Col. Dianne D. Pannes spoke Thursday afternoon to the Hinesville City Council, asking members to support a new Fort Stewart initiative called Female to Female, or F2F. During her slide presentation, she noted that female soldiers comprise only 10 percent of Fort Stewart-Hunter Army Airfield populations; however, given several newly opened positions, she said the number of female soldiers in previously male-only units will increase.
Pannes said Army-wide, 95 percent of sex-crime victims are female soldiers. She then stunned the council and those attending the biweekly meeting with statistics. Sexual assaults increased across the Army by 66 percent from 2006 to 2012, she said, and 30-44 percent of active-duty women report incidences of intimate-partner violence during their lifetime, with 22 percent saying such violence occurred while they were in the service.
Pannes said the divorce rate among female soldiers is much higher than male soldiers — 6.6 percent versus 1.6 percent. She added that women are twice as likely to suffer from depression as men and that even though women are less likely to complete a suicide attempt, they’re 1.5 times more likely to attempt suicide.
On hearing these figures, the council was silent.
“What I hear you saying is you’re looking for some wives and mothers to mentor young female soldiers,” City Manager Billy Edwards said. “Is that correct?”
“Yes, we are asking the city to take part in Stewart-Hunter’s Female 2 Female program by getting off-post sources to provide female mentors who would be willing to mentor younger female soldiers,” Pannes said. “‘Mentors’ can be anyone — civilian, military, veterans, spouses, etc. You just never know who will connect, so we’re throwing the widest net possible and striving for a win-win all around.”
Pannes said the purpose of the Female 2 Female program is to provide female soldiers the opportunity to expand their friendships and mentor bases while “improving their resiliency, enhancing knowledge and reducing isolation. The end result of the program is to reduce sexual assault and risky behavior.”
She said Stewart-Hunter’s program is modeled after the Army’s F2F Sponsorship program at Caserma Ederle in Vicenza, Italy. Some of the military community’s resources taking part in the program include the Family Advocacy Program; Army Community Services; Family and Morale, Welfare; and Recreation and Preventive Medicine. Edwards suggested civic groups, churches and veterans organizations might be good sources for providing mentors.
“We decided to not create a formal program where we’d be matching soldiers with specific mentors,” explained Melissa Reams, health-promotion research analyst with Fort Stewart’s Public Health Command. “Our hope is that, through regular exposure to strong off-post community leaders, some of our soldiers will find someone who truly inspires her. Hopefully, these informal relationships will encourage soldiers to become more invested in the larger community through volunteerism and attendance in community events.”

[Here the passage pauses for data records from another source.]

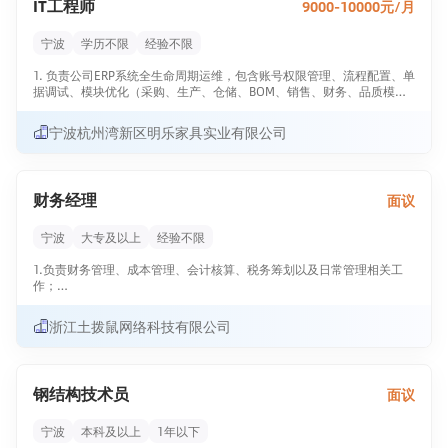
IT工程师
9000-10000元/月
专业；
2、 1年以上商务相关领域工作经验；
3、 有商务推广、策划方面的经验；
宁波
学历不限
经验不限
4、 英语及计算机运用熟练，有一定财务知识者优先考虑；
5、 良好的语言表达及较强的沟通能力，工作认真细致，积极进取，善于
1. 负责公司ERP系统全生命周期运维，包含账号权限管理、流程配置、单
学习与创新。
据调试、模块优化（采购、生产、仓储、BOM、销售、财务、品质模
块），保障系统日常稳定运行。
2. 对接研发、生产、采购、仓库、财务各部门，收集业务需求，梳理业
宁波杭州湾新区明乐家具实业有限公司
务流程，完成ERP单据、工序、编码、BOM、物料科单、生产工单等后
台配置与流程优化。
3. 处理ERP日常故障：单据报错、库存异常、成本核算出错、流程卡
死、数据同步异常，快速排查问题并给出解决方案，保障各部门正常做
财务经理
面议
账、领料、入库、出货。
4. 新员工ERP操作培训，编制ERP操作手册、流程规范，定期组织各岗位
人员系统实操培训，解决员工日常操作疑问。
宁波
大专及以上
经验不限
5. 维护基础数据标准：统一物料编码、客户供应商档案、工艺路线、BO
M层级、仓库库位，定期清理系统垃圾数据、修正错误档案，保证数据准
1.负责财务管理、成本管理、会计核算、税务筹划以及日常管理相关工
确。
作；
6. 对接ERP软件服务商，跟进版本升级、补丁更新、功能二次开发需
2.负责财务报告编制，政府等利益相关方的对口部门报送有关财务信
求，沟通开发需求、验收开发功能，跟进BUG修复。
息；
浙江土拨鼠网络科技有限公司
7. 配合品质、生产、包装、设计部门打通ERP与质检、打样、包装数据流
3.负责银行账户管理和资金管理；
转，实现订单—打样—生产—入库—出货数据一体化。
4.负责财务预算的制定、监控及分析；
8. 负责服务器、办公电脑、打印机、网络、监控等基础IT软硬件维护，
5.负责经济合同中涉及财务管理及价格等的审核；
账号开通、网络故障排查、办公设备检修。
6.负责财务信息管理和风险控制；
钢结构技术员
面议
9. 定期导出ERP经营报表（库存报表、生产损耗、采购对账、成品出
7.组织财务人员的岗位培训、技能培训工作、员工工作指导及绩效考评工
库、生产成本），根据管理层需求定制查询报表。
作；
任职要求1. 计算机、信息管理、机电相关专业，2年以上制造业ERP运维
8.指导与监督下属工作计划的制定与实施。任职资格：
宁波
本科及以上
1年以下
实施经验。
1、 财务类相关专业毕业，正规院校本科以上学历；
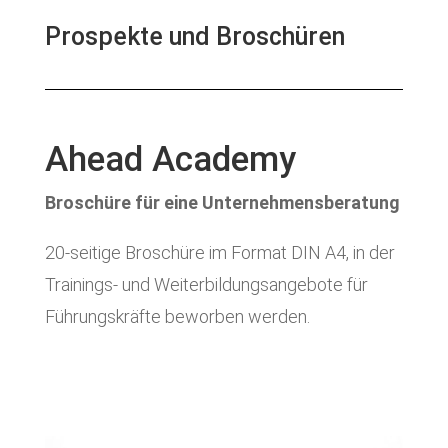
Prospekte und Broschüren
Ahead Academy
Broschüre für eine Unternehmensberatung
20-seitige Broschüre im Format DIN A4, in der
Trainings- und Weiterbildungsangebote für
Führungskräfte beworben werden.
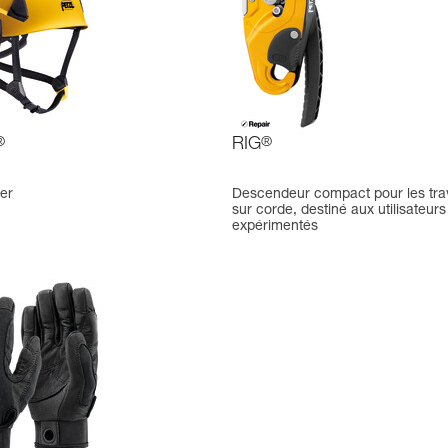
®
RIG
®
er
Descendeur compact pour les tr
sur corde, destiné aux utilisateurs
expérimentés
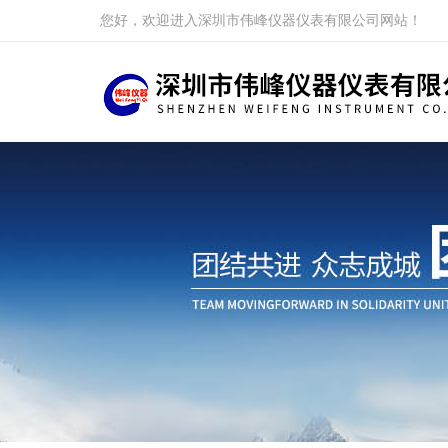
您好，欢迎进入深圳市伟峰仪器仪表有限公司网站！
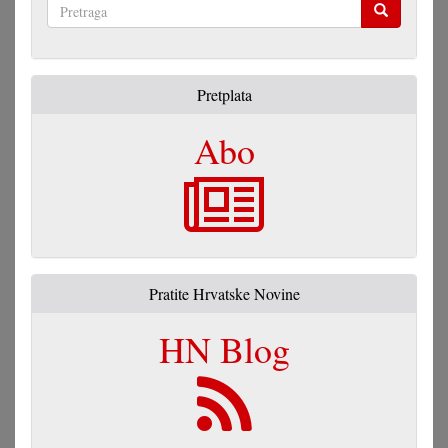
Pretraga
Pretplata
Abo
Pratite Hrvatske Novine
HN Blog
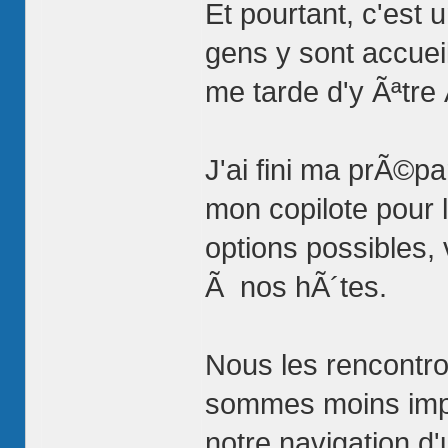
Et pourtant, c'est 
gens y sont accueill
me tarde d'y Ãªtr
J'ai fini ma prÃ©pa
mon copilote pour l
options possibles, 
Ã nos hÃ´tes.
Nous les rencontr
sommes moins impr
notre navigation d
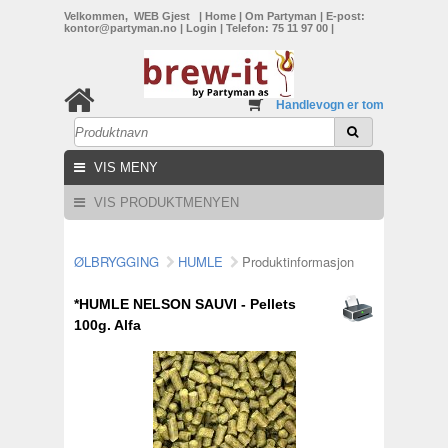
Velkommen, WEB Gjest
|
Home
|
Om Partyman
|
E-post:
kontor@partyman.no
|
Login
|
Telefon: 75 11 97 00
|
Handlevogn er tom
VIS MENY
VIS PRODUKTMENYEN
ØLBRYGGING
HUMLE
Produktinformasjon
*HUMLE NELSON SAUVI - Pellets
100g. Alfa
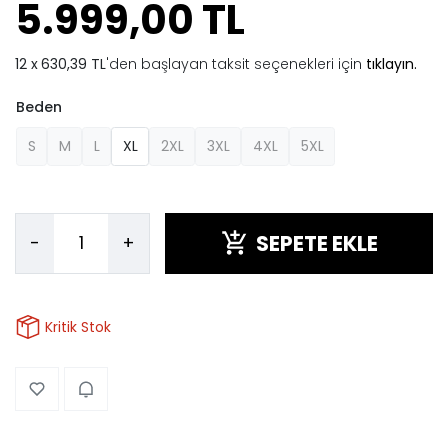
5.999,00 TL
630,39 TL
'den başlayan taksit seçenekleri için
tıklayın.
Beden
S
M
L
XL
2XL
3XL
4XL
5XL
SEPETE EKLE
-
+
Kritik Stok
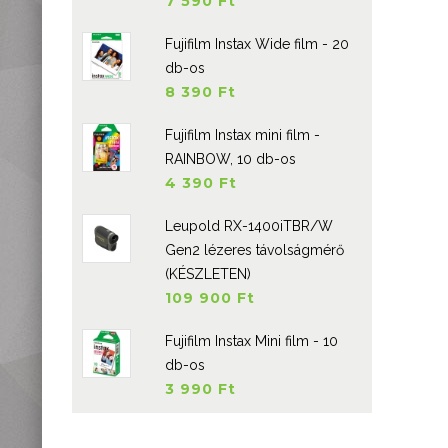
7 590 Ft
Fujifilm Instax Wide film - 20
db-os
8 390 Ft
Fujifilm Instax mini film -
RAINBOW, 10 db-os
4 390 Ft
Leupold RX-1400iTBR/W
Gen2 lézeres távolságmérő
(KÉSZLETEN)
109 900 Ft
Fujifilm Instax Mini film - 10
db-os
3 990 Ft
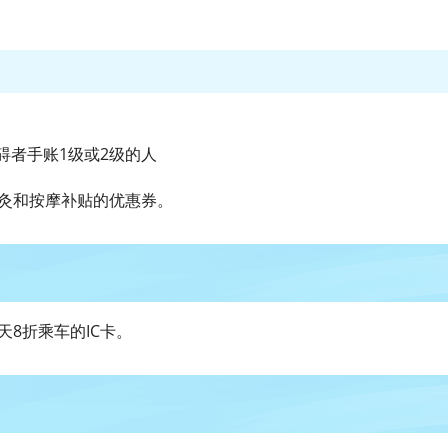
碍者手账1级或2级的人
，灸和按摩补贴的优惠券。
天8折乘车的IC卡。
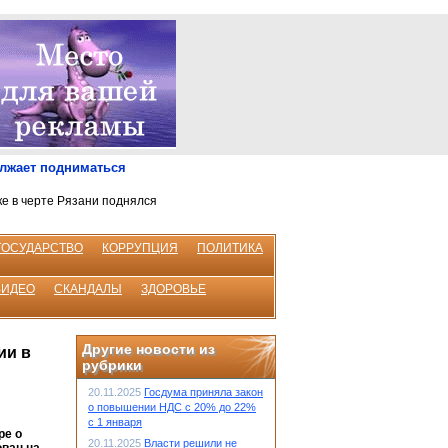
олжает подниматься
ке в черте Рязани поднялся
ГОСУДАРСТВО
КОРРУПЦИЯ
ПОЛИТИКА
ВИДЕО
СКАНДАЛЫ
ЗДОРОВЬЕ
Другие новости из
ии в
рубрики
20.11.2025
Госдума приняла закон
о повышении НДС с 20% до 22%
с 1 января
ре о
20.11.2025
Власти решили не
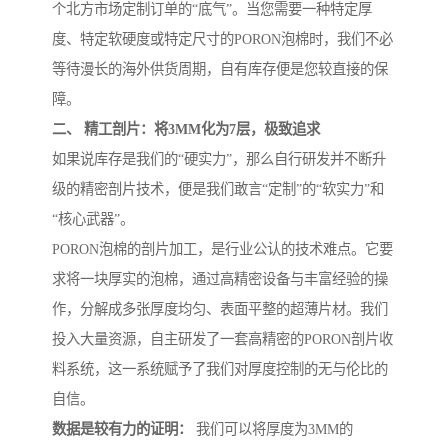
个北方市场定制订单的“底气”。当您需要一种特定厚
度、特定软硬度或特定尺寸的PORON泡棉时，我们不必
等待漫长的海外供货周期，自有库存便是您较直接的保
障。
二、 精工剖片：将3MM化为7层，极致追求
如果说库存是我们的“硬实力”，那么自行研发并不断升
级的精密剖片技术，便是我们敢言“定制”的“软实力”和
“核心武器”。
PORON泡棉的剖片加工，是行业公认的技术难点。它要
求将一块厚实的泡棉，通过高精密设备与丰富经验的操
作，分解成多张厚度均匀、表面平整的超薄片材。我们
投入大量资源，自主研发了一套高精密的PORON剖片收
料系统，这一系统赋予了我们对厚度控制的无与伦比的
自信。
数据是较有力的证明：
我们可以将厚度为3MM的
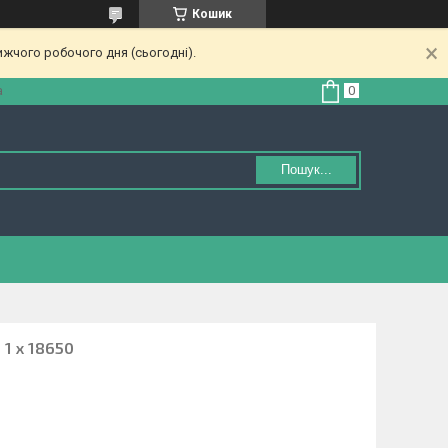
Кошик
ижчого робочого дня (сьогодні).
а
Пошук...
 1 х 18650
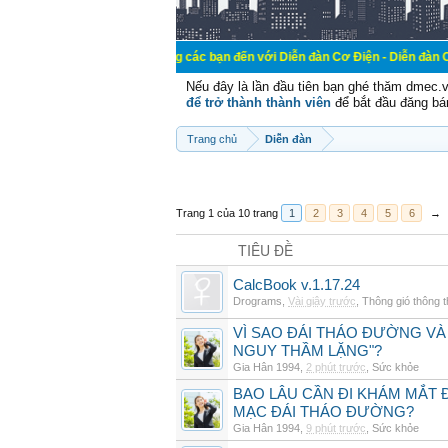
Chào mừng các bạn đến với Diễn đàn Cơ Điện - Diễn đàn Cơ điện là nơi c
Nếu đây là lần đầu tiên bạn ghé thăm dmec.
để trở thành thành viên
để bắt đầu đăng bá
Trang chủ
Diễn đàn
Trang 1 của 10 trang
1
2
3
4
5
6
→
TIÊU ĐỀ
CalcBook v.1.17.24
Drograms
,
Vài giây trước
,
Thông gió thông 
VÌ SAO ĐÁI THÁO ĐƯỜNG VÀ
NGUY THẦM LẶNG"?
Gia Hân 1994
,
2 phút trước
,
Sức khỏe
BAO LÂU CẦN ĐI KHÁM MẮT 
MẠC ĐÁI THÁO ĐƯỜNG?
Gia Hân 1994
,
9 phút trước
,
Sức khỏe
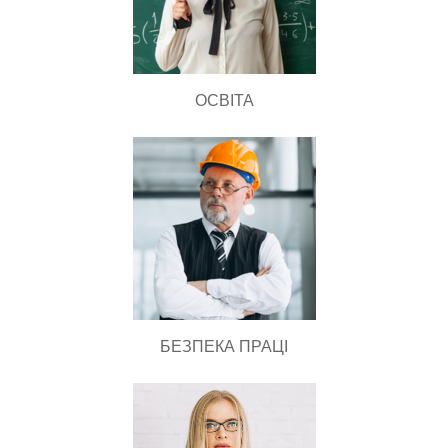
ОСВІТА
БЕЗПЕКА ПРАЦІ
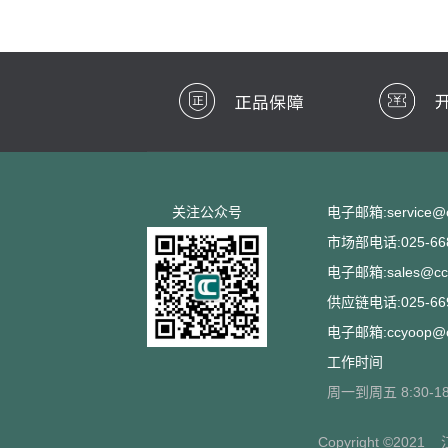
关注公众号
电子邮箱:service@cc
市场部电话:025-668
电子邮箱:sales@ccs
供应链电话:025-669
电子邮箱:ccyoop@cc
工作时间
周一到周五 8:30-18
Copyright ©2021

Pannes said the kickoff for Female 2 Female will be Jan. 10, 2014, with 2,500 (Stewart-Hunter) female soldiers and many national female leaders supporting it, including several female lieutenant generals, Savannah Mayor Edna Branch Jackson, Pembroke Mayor Mary Warnell and others. She said after Jan. 10, small groups and units will be reaching out to the community for support with events.
“(Our) rationale for involving (the civilian) community is because ‘evidence shows that access to community, supportive relationships and health education lower high-risk behavior,’” she said. “We are looking forward to working with the Hinesville community.”